### Things to do
[1] In the text on internal dialogue, why does internal dialogue not need to be blunt or right in the reader's face? Answer in one to three sentences.
[2] Carry on the text about internal dialogue from the point where it stops.

### Text provided
..........

Internal dialogue is the voice in a character’s head. It’s the conversation a character has with themselves, and the reader often learns a great deal about how the character is feeling, how they’re coping with something, what they want, and so on. It doesn’t have to be blunt or right in the reader’s face; in fact, it can be subtle, causing the reader to extrapolate exactly what’s going on and how the character feels about what’s going on.

a smiling woman staring into a mirror
Characters Readers Relate to Gives Writers the Ability to Use Short Cuts. "She Smiled." "He Punched the Wall."

Here's the famous opening to William Faulkner’s the Sound and the Fury, told by Caddie through internal dialogue:


April Seventh, 1928.


“Through the fence, between the curling flower spaces, I could see them hitting. They were coming toward where the flag was and I went along the fence. Luster was hunting in the grass by the flower tree. They took the flag out, and they were hitting. Then they put the flag back and they went to the table, and he hit and the other hit. Then they went on, and I went along the fence. Luster came away from the flower tree and we went along the fence and they stopped and we stopped and I looked through the fence while Luster was hunting in the grass.

 

"Here, caddie." He hit. They went away across the pasture. I held to the fence and watched them going away.


"Listen at you, now." Luster said. "Aint you something, thirty three years old, going on that way. After I done went all the way to town to buy you that cake. Hush up that moaning. Aint you going to help me find that quarter so I can go to the show tonight."

..........

### Records provided
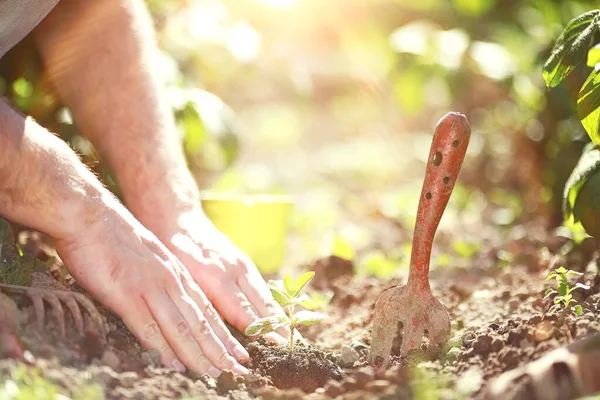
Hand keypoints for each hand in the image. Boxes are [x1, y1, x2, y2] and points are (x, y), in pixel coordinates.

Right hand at [54, 197, 248, 376]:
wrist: (91, 215)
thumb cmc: (116, 237)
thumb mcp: (151, 256)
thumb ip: (163, 278)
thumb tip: (170, 301)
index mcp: (176, 273)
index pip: (206, 309)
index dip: (223, 333)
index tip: (238, 352)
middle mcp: (170, 281)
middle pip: (201, 321)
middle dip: (220, 348)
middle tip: (237, 370)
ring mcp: (150, 287)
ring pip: (181, 327)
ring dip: (198, 354)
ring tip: (213, 373)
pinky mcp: (126, 293)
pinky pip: (147, 326)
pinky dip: (162, 348)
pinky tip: (173, 364)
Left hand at [142, 206, 290, 341]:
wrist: (179, 219)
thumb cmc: (174, 250)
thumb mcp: (182, 277)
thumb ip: (202, 302)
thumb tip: (216, 330)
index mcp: (219, 277)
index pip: (246, 311)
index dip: (261, 330)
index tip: (276, 346)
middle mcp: (237, 271)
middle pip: (263, 305)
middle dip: (279, 326)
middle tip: (294, 346)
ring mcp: (244, 266)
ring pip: (266, 296)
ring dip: (280, 317)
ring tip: (292, 336)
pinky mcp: (245, 264)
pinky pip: (262, 288)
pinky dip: (272, 305)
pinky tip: (278, 318)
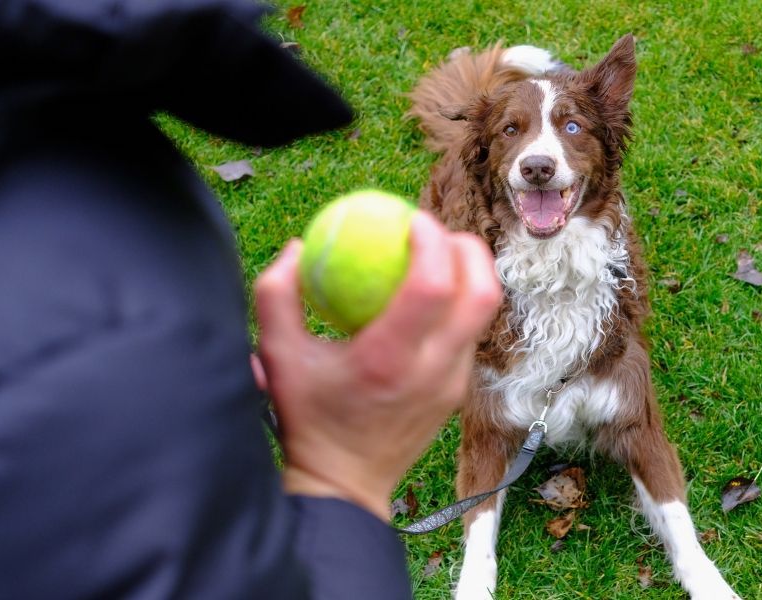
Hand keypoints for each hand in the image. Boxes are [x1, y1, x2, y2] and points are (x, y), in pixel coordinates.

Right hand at [252, 212, 500, 520]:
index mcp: (388, 359)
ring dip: (469, 273)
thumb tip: (296, 245)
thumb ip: (277, 294)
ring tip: (436, 255)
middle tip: (438, 230)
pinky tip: (429, 295)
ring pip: (485, 312)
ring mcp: (453, 384)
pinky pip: (470, 333)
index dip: (434, 240)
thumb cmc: (307, 419)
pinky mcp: (459, 391)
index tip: (413, 218)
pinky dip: (459, 304)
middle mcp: (432, 371)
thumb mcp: (276, 355)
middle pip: (482, 292)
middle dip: (469, 247)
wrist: (344, 485)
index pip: (433, 285)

..........

### Exercise results
[1] It can be subtle instead. That subtlety leads the reader to extrapolate what is going on and how the character feels about it.

[2]
They were hitting little, across the pasture. I went back along the fence to where the flag was. It flapped on the bright grass and the trees.


"Come on." Luster said. "We done looked there. They aint no more coming right now. Les go down to the branch and find that quarter before them niggers finds it."


It was red, flapping on the pasture. Then there was a bird slanting and tilting on it. Luster threw. The flag flapped on the bright grass and the trees. I held to the fence.”


Now, Benjy doesn’t dive deep into his emotions here. His internal dialogue (interrupted by actual dialogue between characters) is straightforward. His actions are direct, and we don’t get a lot of “I was angry,” or “I laughed,” or anything like that. Instead, we get Benjy saying that there is a lot of “hit[ting].” He doesn’t react; he just watches and reports to us, the reader, what he’s witnessing. But as he’s watching, he holds onto the fence. Twice. Benjy, internally, is telling and showing us that he’s bothered in some way by the hitting, and that he is seeking a sort of protection and perhaps the need for stability from the chaos around him by holding onto the fence. We later (although we probably suspect from the opening scene) that there’s something off about Benjy. But as critics have pointed out, Benjy’s state as someone who views the world through the prism of mental illness represents the decline of the Compson family.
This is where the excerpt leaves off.